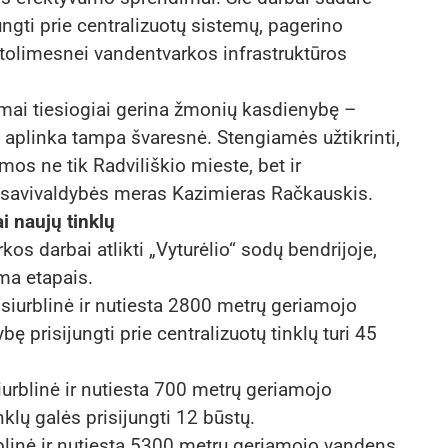
ngti prie centralizuotų sistemų, pagerino
tolimesnei vandentvarkos infrastruktūros
mai tiesiogiai gerina žmonių kasdienybę –
aplinka tampa švaresnė. Stengiamės užtikrinti,
s ne tik Radviliškio mieste, bet ir
o savivaldybės meras Kazimieras Račkauskis.
i naujų tinklų
os darbai atlikti „Vyturėlio“ sodų bendrijoje,
oma etapais.
siurblinė ir nutiesta 2800 metrų geriamojo
ę prisijungti prie centralizuotų tinklų turi 45
urblinė ir nutiesta 700 metrų geriamojo
nklų galės prisijungti 12 būstų.
linė ir nutiesta 5300 metrų geriamojo vandens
########################################
▸ WORK INSTRUCTIONS: Starting at the first line of the records above, set down each line exactly through the one that holds "ę prisijungti prie". Omit pictures.

▸ OUTPUT BELOW:
ngti prie centralizuotų sistemų, pagerino
tolimesnei vandentvarkos infrastruktūros
mai tiesiogiai gerina žmonių kasdienybę –
aplinka tampa švaresnė. Stengiamės užtikrinti,
s ne tik Radviliškio mieste, bet ir
o savivaldybės meras Kazimieras Račkauskis.
i naujų tinklų
os darbai atlikti „Vyturėlio“ sodų bendrijoje,
oma etapais.
siurblinė ir nutiesta 2800 metrų geriamojo
ę prisijungti prie centralizuotų tinklų turi 45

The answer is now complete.